Anyways, I think this thread has reached a conclusion and there really isn't much more value in it. Cheers.
Because llms still suck at actually using all that context at once. And surely you can see yourself that your solution doesn't scale. It's great that it works for your specific case but I'm sure you can come up with a scenario where it's just not feasible.
Indeed. Dabbling in 'RAG' (which for better or worse has become a tag for anything context retrieval) for more complex documentation and more intricate questions, you will very quickly realize that you really need to go far beyond simple 'chunking', and end up with a subsystem that constructs more than one very intricate knowledge graphs for supporting different kinds of questions the users might ask. For example: a simple question such as "What exactly is an 'Essential Entity'? is better handled by Knowledge Representation A as opposed to "Can you provide a gap and risk analysis on my 2025 draft compliance statement (uploaded) in light of the current GDPR, NIS-2 and the AI Act?"
(My domain is regulatory compliance, so maybe this goes beyond pure documentation but I'm guessing pushed far enough the same complexities arise)
“It’s just a chat bot Michael, how much can it cost?”
A philosophy degree later…
I ended up just generating a summary of each of our 1k docs, using the summaries for retrieval, running a filter to confirm the doc is relevant, and finally using the actual doc to generate an answers.
This is sort of hilarious; to use an LLM as a good search interface first build.. a search engine.
I guess this is why Kagi Quick Answer has consistently been one of the best AI tools I use.
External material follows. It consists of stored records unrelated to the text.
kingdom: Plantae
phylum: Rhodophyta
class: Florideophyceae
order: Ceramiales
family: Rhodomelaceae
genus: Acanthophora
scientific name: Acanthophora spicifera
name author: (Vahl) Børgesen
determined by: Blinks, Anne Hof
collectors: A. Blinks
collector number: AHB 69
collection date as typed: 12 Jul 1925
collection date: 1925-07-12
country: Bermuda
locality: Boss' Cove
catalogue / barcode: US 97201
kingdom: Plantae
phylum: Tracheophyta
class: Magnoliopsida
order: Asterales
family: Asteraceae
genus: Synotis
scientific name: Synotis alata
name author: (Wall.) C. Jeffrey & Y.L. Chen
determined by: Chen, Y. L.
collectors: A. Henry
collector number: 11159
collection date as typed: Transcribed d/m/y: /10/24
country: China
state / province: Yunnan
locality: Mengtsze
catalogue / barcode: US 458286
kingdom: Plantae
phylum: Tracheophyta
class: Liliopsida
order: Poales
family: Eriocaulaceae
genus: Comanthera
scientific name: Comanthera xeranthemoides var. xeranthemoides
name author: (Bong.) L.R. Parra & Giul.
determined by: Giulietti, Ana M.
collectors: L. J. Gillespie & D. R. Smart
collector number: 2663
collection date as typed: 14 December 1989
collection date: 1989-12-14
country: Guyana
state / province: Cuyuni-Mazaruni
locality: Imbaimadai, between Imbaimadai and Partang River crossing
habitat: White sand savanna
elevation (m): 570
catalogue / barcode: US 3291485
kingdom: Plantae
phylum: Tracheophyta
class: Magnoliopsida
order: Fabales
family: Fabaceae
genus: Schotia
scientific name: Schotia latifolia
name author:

The search is good, so their agent is getting the best context for the summaries. Makes sense.
It is building a system that amplifies the strengths of the LLM by feeding it the right knowledge in the right format at inference time. Context design is both a search (as a generic term for everything retrieval) and a representation problem.
Just dumping raw reams of text into the 'prompt' isn't the best way to great results. Now I am fully aware that anything I can do on my side of the API, the LLM provider can and eventually will do as well. After all, Search also evolved beyond 'pagerank' to thousands of specialized heuristic subsystems.